What to produce
Starting at the line below holding "right elbow: (636, 659)" and stopping at the line holding "left wrist: (1434, 503)", print every line exactly, both ends included, and leave the rest out.

Data excerpts

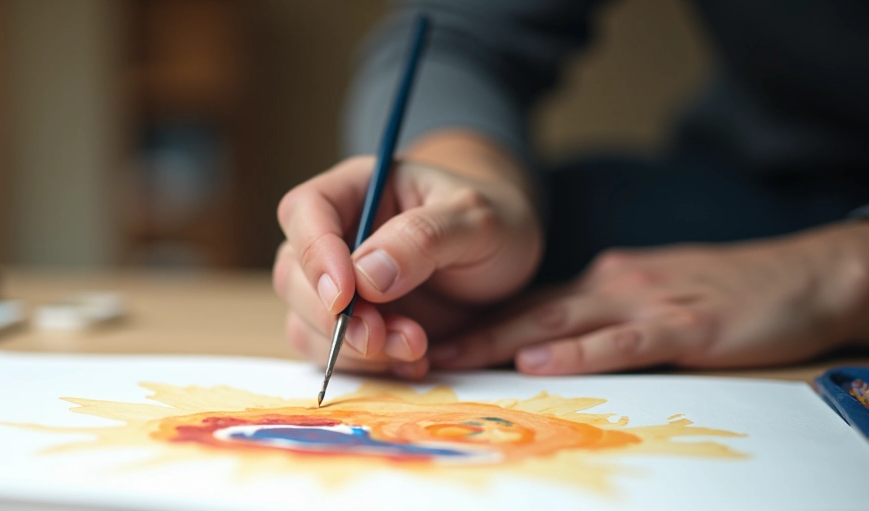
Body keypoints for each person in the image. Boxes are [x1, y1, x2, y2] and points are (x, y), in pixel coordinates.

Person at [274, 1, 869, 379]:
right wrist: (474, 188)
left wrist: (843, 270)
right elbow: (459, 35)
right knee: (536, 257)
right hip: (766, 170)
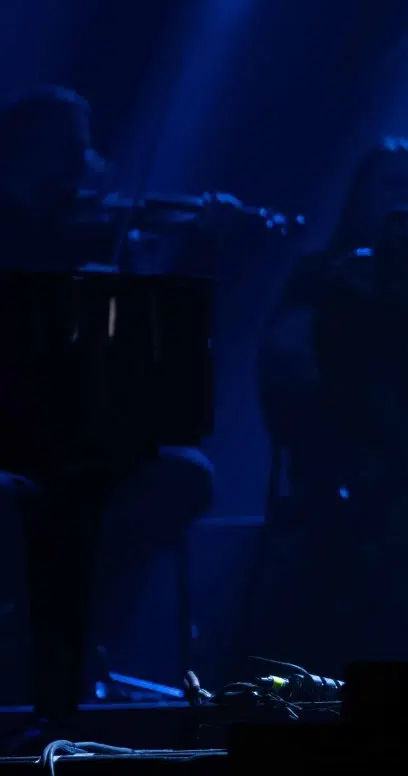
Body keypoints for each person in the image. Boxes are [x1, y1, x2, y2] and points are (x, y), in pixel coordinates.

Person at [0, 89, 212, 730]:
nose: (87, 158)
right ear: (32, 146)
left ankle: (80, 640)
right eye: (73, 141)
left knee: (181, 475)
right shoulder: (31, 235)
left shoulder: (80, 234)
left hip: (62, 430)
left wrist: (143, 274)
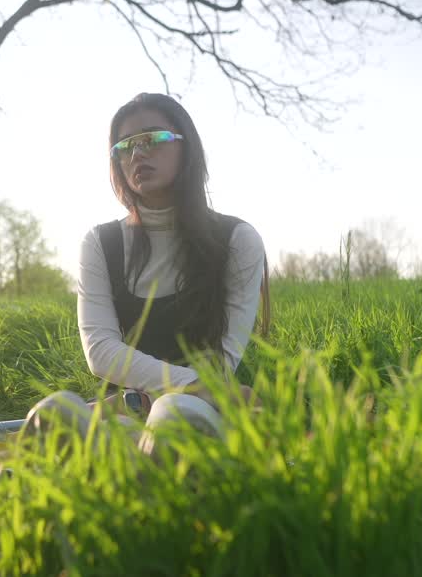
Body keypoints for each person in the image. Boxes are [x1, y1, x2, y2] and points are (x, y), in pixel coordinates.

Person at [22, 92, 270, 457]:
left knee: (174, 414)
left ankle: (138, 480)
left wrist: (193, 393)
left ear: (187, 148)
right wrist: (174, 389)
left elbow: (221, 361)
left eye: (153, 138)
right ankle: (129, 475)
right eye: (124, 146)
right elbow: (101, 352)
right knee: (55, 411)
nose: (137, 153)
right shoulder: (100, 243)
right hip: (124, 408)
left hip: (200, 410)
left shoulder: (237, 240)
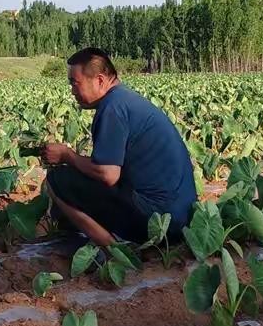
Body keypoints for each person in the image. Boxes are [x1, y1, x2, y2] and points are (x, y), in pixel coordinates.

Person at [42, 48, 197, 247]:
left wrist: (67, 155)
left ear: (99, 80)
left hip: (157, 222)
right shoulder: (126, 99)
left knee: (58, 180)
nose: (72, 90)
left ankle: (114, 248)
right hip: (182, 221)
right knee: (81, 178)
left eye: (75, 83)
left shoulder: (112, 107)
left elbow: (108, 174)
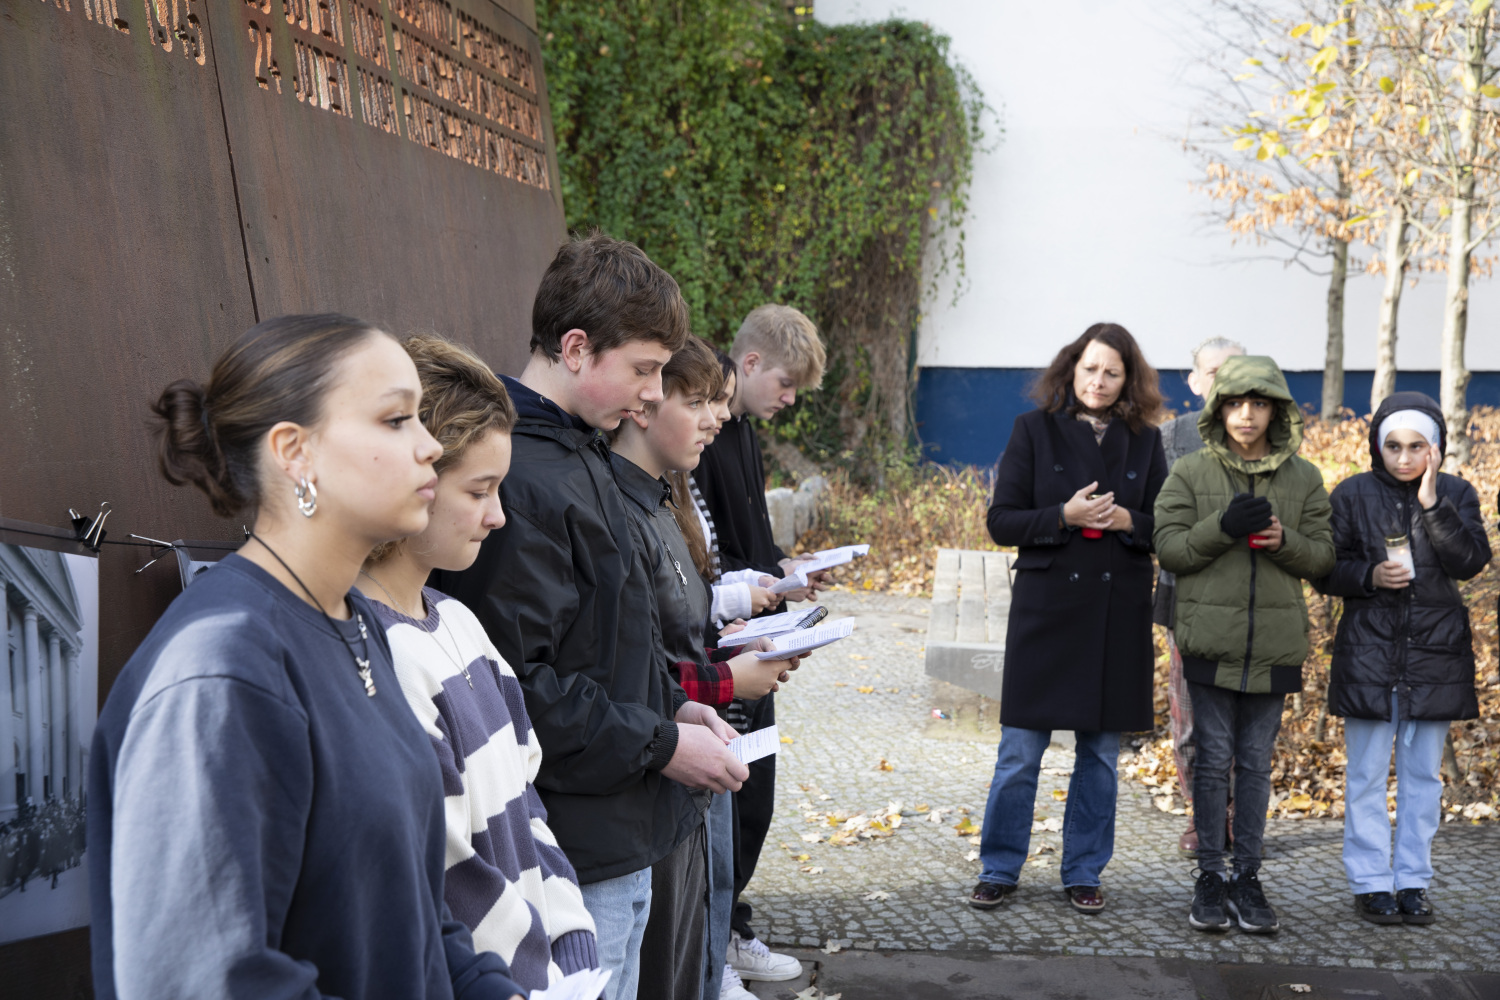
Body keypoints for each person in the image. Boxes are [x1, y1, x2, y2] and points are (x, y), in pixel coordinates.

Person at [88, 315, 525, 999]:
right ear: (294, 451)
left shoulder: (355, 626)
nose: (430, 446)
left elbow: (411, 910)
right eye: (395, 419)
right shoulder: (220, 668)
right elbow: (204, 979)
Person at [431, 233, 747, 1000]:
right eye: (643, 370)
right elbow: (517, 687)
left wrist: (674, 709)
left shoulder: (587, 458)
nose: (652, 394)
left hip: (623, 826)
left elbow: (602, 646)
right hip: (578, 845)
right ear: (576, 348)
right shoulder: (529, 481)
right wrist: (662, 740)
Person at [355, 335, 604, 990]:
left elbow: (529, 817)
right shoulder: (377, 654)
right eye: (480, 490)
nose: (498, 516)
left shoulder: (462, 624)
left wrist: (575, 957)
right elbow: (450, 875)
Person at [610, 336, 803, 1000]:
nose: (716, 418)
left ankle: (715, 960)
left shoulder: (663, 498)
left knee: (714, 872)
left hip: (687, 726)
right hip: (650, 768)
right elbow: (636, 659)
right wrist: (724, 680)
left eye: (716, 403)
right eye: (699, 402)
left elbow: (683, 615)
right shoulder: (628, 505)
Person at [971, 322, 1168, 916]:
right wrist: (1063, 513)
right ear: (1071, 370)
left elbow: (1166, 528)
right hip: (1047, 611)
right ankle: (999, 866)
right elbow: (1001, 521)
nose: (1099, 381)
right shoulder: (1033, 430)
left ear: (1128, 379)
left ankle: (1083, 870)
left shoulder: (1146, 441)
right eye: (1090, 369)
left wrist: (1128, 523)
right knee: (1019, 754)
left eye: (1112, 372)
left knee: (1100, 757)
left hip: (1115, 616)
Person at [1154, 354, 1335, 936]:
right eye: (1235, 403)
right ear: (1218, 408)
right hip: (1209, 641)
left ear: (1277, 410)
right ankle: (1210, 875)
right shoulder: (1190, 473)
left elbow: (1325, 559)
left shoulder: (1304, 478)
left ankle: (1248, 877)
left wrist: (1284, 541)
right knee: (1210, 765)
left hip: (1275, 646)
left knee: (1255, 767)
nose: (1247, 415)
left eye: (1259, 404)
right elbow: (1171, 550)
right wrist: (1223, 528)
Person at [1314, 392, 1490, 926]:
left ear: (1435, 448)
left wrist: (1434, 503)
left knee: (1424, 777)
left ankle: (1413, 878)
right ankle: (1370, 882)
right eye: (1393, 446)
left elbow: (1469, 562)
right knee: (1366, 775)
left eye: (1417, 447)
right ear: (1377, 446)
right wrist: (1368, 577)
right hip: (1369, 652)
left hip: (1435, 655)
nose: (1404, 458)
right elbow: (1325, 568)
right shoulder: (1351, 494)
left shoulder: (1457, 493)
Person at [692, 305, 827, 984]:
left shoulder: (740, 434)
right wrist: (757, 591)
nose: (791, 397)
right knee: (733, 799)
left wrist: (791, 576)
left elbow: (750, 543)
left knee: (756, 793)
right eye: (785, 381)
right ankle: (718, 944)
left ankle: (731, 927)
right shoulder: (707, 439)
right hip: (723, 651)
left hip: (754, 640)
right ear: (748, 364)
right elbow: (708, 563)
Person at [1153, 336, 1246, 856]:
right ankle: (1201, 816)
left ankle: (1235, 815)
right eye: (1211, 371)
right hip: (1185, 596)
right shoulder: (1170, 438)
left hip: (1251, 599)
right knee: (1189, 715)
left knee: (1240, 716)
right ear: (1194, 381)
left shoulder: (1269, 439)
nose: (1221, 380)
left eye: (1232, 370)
* * *
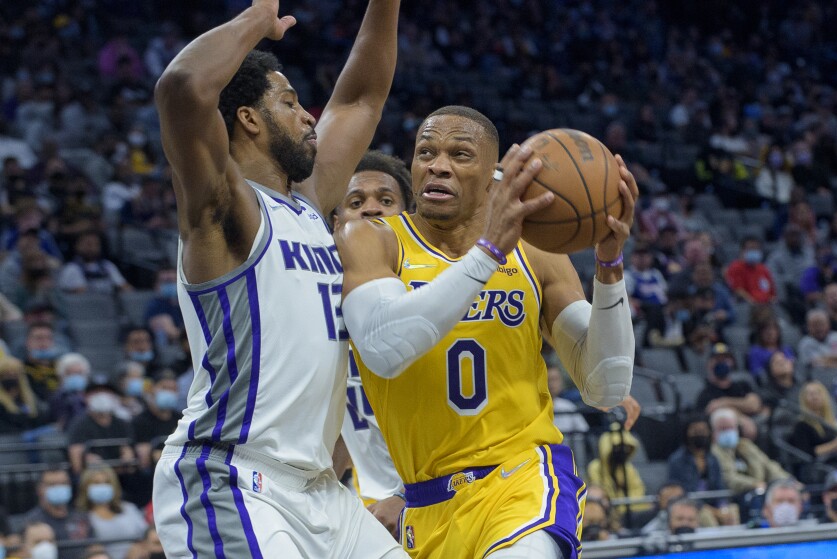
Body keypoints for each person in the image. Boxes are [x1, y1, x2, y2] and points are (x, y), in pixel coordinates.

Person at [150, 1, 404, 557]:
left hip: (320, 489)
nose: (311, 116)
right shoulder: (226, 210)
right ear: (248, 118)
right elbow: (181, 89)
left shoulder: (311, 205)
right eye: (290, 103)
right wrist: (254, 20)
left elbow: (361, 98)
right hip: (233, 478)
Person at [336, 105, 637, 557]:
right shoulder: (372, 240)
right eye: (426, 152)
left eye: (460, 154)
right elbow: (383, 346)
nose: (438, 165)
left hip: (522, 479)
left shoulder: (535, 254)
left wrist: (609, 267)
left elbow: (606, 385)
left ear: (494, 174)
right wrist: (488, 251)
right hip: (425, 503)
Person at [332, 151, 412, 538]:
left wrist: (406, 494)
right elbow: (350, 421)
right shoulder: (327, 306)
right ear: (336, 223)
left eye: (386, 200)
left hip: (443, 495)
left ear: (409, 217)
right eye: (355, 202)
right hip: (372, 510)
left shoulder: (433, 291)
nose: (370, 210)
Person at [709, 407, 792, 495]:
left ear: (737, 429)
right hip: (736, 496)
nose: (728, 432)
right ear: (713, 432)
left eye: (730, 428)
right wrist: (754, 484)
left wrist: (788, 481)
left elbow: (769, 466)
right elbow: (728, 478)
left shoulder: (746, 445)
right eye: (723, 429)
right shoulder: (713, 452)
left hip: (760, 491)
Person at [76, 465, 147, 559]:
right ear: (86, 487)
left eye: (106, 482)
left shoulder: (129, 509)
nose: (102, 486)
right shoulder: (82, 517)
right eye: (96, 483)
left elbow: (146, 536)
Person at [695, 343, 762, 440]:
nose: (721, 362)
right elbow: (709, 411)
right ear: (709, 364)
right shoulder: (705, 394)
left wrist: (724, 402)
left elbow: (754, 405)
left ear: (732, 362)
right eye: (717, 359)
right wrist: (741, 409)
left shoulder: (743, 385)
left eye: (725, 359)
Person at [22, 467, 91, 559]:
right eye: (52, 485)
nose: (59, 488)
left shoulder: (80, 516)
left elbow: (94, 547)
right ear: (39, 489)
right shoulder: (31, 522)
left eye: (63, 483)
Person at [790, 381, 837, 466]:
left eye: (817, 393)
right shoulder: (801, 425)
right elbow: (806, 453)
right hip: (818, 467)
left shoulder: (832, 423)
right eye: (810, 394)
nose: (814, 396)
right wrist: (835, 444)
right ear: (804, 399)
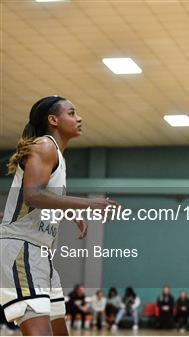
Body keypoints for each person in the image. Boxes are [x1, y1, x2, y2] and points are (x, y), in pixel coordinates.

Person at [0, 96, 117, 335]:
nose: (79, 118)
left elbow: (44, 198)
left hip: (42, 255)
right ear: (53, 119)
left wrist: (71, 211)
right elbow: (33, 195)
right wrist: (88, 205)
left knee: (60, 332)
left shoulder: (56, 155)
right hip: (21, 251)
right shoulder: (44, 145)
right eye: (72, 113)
...
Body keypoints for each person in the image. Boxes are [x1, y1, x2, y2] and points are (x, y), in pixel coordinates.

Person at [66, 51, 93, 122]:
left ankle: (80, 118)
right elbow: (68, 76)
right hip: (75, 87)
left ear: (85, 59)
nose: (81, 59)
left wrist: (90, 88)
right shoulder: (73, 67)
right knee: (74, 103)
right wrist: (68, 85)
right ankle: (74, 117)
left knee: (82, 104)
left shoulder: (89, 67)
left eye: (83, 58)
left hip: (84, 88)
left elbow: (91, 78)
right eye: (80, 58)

Finished task
right elbow: (636, 659)
right wrist: (724, 680)
left eye: (716, 403)
right eye: (699, 402)
left elbow: (683, 615)
right shoulder: (628, 505)
Person at [971, 322, 1168, 916]:
right wrist: (1063, 513)
right ear: (1071, 370)
left elbow: (1166, 528)
right hip: (1047, 611)
right ankle: (999, 866)
right elbow: (1001, 521)
nose: (1099, 381)
right shoulder: (1033, 430)
left ear: (1128, 379)
left ankle: (1083, 870)
left shoulder: (1146, 441)
right eye: (1090, 369)
left wrist: (1128, 523)
right knee: (1019, 754)
left eye: (1112, 372)
left knee: (1100, 757)
left hip: (1115, 616)
Person at [1154, 354, 1335, 936]:
right eye: (1235, 403)
right ear: (1218, 408)
right hip: (1209, 641)
left ear: (1277, 410)
right ankle: (1210, 875)
right shoulder: (1190, 473)
left elbow: (1325, 559)
left shoulder: (1304, 478)
left ankle: (1248, 877)
left wrist: (1284, 541)
right knee: (1210, 765)
left hip: (1275, 646)
left knee: (1255, 767)
nose: (1247, 415)
left eye: (1259, 404)
right elbow: (1171, 550)
right wrist: (1223, 528)
Person at [1314, 392, 1490, 926]:
left ear: (1435, 448)
left wrist: (1434, 503)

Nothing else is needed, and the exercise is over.